さて、〔qu〕で始まる擬声音には、アヒルの鳴き声の「ガー」を表わす quack に代表され、これは幼児語として多くが quack-quack の形で使われます。また、飲み物を飲むときの「ガブガブ」「ゴクゴク」「グイグイ」に対応する quaff もコミック本に頻出します。〔qu〕で始まる擬声音は数多くありませんが、賑やかにして、耳にうるさい音というイメージがありますが、確かにそうなのでしょうか。

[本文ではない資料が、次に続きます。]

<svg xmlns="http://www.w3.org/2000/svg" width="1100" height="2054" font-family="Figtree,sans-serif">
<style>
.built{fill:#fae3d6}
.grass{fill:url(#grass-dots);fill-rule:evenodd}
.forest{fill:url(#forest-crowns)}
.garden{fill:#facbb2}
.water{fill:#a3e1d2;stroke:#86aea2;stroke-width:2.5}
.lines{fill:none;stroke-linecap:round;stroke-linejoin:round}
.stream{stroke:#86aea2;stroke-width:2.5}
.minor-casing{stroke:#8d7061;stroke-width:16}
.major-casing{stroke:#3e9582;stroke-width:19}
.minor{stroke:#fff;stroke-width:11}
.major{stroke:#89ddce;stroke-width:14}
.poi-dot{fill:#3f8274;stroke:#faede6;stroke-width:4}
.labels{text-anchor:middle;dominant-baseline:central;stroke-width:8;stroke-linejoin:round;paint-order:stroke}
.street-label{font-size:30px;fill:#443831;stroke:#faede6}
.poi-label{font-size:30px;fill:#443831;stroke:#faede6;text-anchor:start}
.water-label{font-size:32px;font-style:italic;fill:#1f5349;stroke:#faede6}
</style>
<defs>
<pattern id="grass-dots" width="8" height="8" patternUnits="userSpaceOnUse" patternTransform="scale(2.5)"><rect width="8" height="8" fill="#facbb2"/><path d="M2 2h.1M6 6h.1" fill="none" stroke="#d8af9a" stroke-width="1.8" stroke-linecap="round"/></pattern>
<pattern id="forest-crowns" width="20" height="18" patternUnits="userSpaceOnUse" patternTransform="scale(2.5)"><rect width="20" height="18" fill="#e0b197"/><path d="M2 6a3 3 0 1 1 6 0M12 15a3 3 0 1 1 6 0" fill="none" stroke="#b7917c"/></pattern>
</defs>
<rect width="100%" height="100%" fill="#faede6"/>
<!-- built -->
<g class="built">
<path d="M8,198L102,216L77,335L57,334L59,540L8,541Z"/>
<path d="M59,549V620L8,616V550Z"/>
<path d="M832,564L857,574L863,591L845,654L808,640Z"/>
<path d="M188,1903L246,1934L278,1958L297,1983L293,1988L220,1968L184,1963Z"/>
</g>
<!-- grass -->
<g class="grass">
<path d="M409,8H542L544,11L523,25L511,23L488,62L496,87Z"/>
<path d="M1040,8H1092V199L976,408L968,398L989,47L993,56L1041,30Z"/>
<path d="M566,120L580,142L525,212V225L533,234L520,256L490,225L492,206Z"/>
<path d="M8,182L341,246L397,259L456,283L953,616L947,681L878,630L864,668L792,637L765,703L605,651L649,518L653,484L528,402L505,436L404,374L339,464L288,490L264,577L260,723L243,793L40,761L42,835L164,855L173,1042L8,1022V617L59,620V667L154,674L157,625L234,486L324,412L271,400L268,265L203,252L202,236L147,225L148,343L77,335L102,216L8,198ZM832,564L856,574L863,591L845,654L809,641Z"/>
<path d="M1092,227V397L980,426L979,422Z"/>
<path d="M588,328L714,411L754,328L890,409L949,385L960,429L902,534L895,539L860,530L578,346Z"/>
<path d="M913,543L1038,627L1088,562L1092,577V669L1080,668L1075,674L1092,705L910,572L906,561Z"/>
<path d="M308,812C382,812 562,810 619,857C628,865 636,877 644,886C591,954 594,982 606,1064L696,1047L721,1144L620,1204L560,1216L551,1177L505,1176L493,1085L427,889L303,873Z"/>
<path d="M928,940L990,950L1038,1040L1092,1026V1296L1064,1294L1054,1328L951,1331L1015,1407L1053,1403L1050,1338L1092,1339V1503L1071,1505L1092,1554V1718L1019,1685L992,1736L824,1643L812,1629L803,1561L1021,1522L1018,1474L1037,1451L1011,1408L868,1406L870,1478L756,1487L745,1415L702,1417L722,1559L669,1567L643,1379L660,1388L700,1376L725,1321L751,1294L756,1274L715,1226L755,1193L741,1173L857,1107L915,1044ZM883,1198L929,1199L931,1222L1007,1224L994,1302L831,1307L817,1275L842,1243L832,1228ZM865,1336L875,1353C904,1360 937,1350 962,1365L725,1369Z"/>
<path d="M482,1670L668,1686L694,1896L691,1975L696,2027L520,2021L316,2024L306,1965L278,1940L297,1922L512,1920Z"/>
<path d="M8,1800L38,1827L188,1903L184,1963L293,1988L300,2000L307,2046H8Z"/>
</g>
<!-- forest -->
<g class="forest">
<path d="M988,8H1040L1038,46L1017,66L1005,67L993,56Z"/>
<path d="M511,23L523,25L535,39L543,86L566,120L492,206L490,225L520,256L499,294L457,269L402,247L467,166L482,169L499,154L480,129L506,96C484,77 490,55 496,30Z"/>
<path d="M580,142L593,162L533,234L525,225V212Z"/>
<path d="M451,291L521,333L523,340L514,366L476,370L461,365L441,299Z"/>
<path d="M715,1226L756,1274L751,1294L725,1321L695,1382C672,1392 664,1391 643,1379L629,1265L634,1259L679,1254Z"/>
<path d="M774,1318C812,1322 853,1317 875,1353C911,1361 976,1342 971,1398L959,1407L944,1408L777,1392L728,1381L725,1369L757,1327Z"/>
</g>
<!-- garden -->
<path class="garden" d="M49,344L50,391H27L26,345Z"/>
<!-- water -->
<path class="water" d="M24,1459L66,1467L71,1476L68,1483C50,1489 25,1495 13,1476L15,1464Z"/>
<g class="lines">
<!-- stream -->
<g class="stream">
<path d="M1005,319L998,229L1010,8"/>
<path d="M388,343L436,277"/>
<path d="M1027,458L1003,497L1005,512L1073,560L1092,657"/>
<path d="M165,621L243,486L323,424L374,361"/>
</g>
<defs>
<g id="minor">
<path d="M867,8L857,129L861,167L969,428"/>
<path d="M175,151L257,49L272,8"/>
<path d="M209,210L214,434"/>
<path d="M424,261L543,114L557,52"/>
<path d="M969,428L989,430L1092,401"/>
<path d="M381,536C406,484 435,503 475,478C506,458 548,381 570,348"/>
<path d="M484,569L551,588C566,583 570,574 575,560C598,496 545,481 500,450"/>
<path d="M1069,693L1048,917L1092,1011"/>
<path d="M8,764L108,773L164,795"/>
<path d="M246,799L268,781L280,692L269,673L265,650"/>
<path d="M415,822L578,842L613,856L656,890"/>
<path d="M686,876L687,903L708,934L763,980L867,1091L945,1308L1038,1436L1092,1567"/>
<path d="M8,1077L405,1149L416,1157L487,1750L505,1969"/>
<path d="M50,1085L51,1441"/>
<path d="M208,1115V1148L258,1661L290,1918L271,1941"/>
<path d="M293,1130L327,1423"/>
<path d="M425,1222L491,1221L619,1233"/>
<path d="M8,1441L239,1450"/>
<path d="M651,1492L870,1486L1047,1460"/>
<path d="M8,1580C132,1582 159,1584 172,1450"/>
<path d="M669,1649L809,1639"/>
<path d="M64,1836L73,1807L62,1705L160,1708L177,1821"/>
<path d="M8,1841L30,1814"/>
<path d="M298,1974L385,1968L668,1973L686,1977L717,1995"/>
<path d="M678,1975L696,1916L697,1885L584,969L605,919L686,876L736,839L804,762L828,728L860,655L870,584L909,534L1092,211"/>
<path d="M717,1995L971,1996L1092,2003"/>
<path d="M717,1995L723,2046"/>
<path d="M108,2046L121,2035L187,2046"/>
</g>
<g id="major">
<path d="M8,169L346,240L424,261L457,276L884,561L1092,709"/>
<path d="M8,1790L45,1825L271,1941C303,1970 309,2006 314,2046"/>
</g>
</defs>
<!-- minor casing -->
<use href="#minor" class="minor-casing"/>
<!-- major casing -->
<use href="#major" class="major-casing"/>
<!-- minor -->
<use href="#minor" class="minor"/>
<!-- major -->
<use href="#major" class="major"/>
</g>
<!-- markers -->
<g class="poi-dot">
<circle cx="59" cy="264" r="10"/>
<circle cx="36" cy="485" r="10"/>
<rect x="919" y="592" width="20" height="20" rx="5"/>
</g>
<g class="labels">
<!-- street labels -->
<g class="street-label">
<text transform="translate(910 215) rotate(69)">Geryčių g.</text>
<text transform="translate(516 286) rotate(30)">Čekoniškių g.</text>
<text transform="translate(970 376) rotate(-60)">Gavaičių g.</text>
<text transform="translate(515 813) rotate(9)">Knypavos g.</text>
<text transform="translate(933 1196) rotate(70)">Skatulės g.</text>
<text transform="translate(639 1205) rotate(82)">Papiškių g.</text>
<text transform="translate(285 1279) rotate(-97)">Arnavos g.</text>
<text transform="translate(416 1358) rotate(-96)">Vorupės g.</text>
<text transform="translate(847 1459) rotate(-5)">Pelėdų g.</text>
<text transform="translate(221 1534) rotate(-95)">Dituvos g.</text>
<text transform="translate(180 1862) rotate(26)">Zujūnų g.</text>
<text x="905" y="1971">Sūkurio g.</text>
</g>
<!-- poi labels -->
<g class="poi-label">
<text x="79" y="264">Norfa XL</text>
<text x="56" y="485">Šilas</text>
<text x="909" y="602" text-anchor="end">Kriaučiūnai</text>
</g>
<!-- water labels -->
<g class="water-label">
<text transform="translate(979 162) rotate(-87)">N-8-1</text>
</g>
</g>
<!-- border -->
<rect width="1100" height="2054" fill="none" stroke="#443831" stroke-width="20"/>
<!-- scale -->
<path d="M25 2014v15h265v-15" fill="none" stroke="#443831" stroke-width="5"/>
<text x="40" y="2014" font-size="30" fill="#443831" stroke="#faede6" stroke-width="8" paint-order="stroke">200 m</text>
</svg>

動詞の quarrel(口論する)、quibble(つべこべ言う)、quip(警句を吐く)にも騒々しさはありますが、〔qu〕の本質はむしろ、quake(揺れる)、quiver(震え慄く)、quaver(声が震える)といった「震撼さ」にあると感じられます。quake の派生語に earthquake(地震)や「神の声を聞いて震えよ」という言葉に由来する Quaker(クェーカー教徒)があります。
〔qu〕の音にはまた「静かになる」という印象もあり、quiet(静かにさせる)、quell(鎮める)、quash(鎮圧する)などの語がそれを証明しています。quit(辞める)、quite(まったく)、quench(のどの渇きを癒す)などの語も語源的にこの概念と関係あります。騒がしいはずの〔qu〕がいつしか静かな存在になりましたが、ありていに言えば、単語の音の性格は母音との関係で決まってくるわけです。
ちなみに、ラテン語の〔qu〕には「問う」ニュアンスが強く、その影響がquestion(質問)、quiz(クイズ)、quality と quantity(質量)、quote(引用する)などの英単語に濃厚に表われています。英語の中の〔qu〕はよそ者らしく、quarantine(隔離する)されるほどの quaint(風変わりな)かつ queer(奇妙な)な quirk(奇癖)の持ち主です。